I was really surprised that this HG The Gem isn't valued more than it is.  RB#1067.  But I love the way it's whittled so I kept it anyway.


----------



## deenodean (Jan 25, 2013)

I'll take it if you don't want it !  []


----------



## botlguy (Jan 25, 2013)

Hey Jane, you sure are windy for a newbie [][] Keep it up as long as you keep providing those nice, clear, cropped, well presented pictures of terrific jars.[][]

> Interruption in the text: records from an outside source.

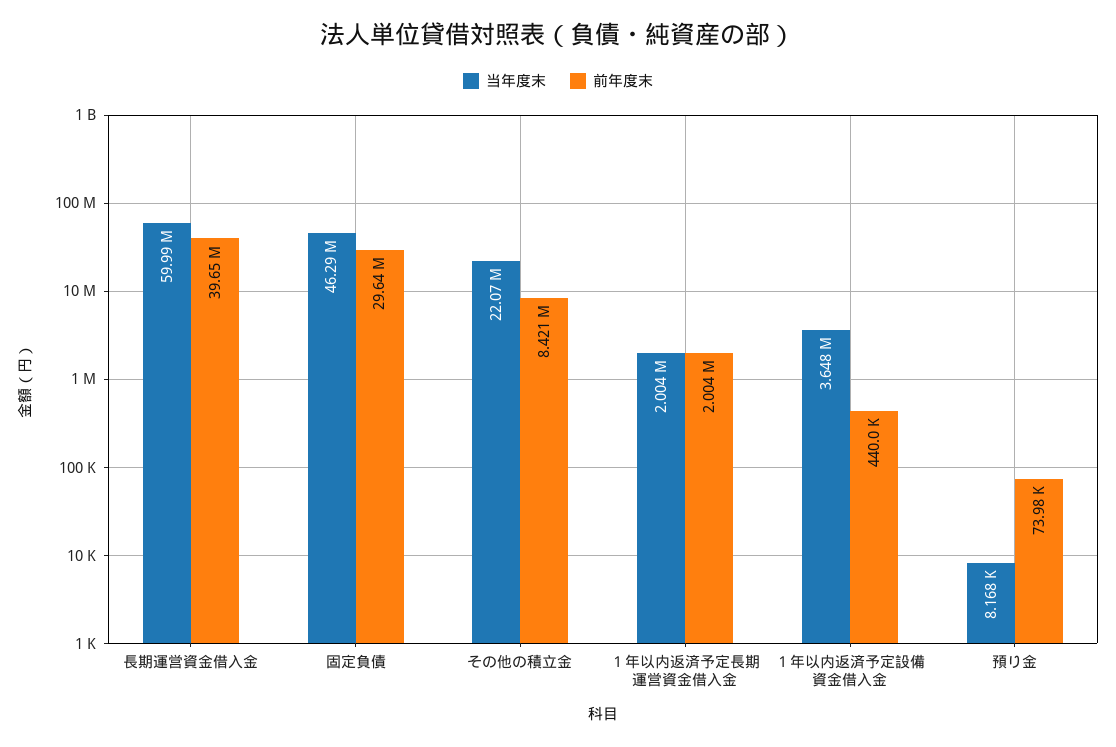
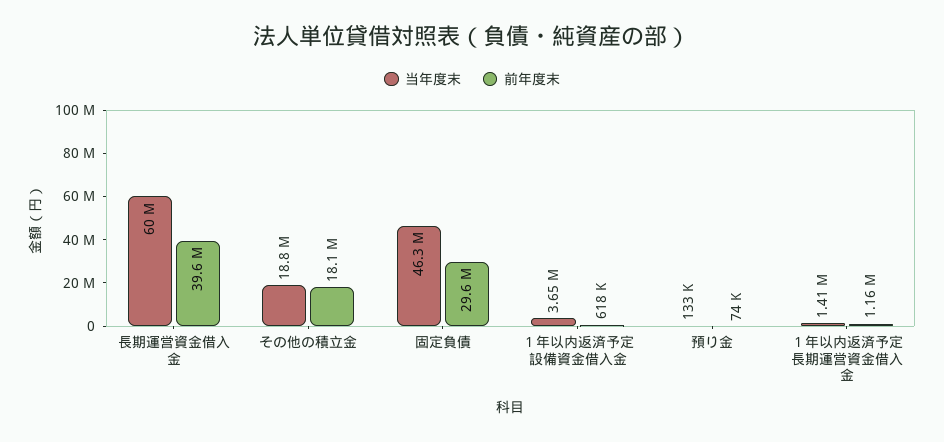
当年度末, その他の積立金: 22070000 -> 18800000
前年度末, その他の積立金: 8421000 -> 18100000
当年度末, １年以内返済予定長期運営資金借入金: 2004000 -> 1410000
前年度末, １年以内返済予定長期運営資金借入金: 2004000 -> 1160000
前年度末, １年以内返済予定設備資金借入金: 440000 -> 618000
当年度末, 預り金: 8168 -> 133000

 Hero Fruit Jar Company, maker of THE GEM jars among others, was one of my favorite lines of jars.


----------



## MyIowagirl (Jan 25, 2013)

It was my day off work and I'm babysitting my gdaughter, so I promise I won't be this windy most any other time []


----------



## botlguy (Jan 25, 2013)

That was actually my attempt at being VERY nice, I'm an old curmudgeon.[][]


----------



## junkyard jack (Jan 27, 2013)

Common or not, that's a beautiful looking jar. Great glass character


----------



## idigjars (Jan 29, 2013)

Great character jar.  In my opinion when it comes to the redbook prices it's not taking into consideration jars with character like yours.  It's very nice.  Thank you for sharing it with us.  Paul


----------



## georgeoj (Jan 29, 2013)

A very nice jar Jane. Book value is a secondary consideration when I look at a jar. Most of the GEM jars are quite common but there are few as good looking as yours.
 George


----------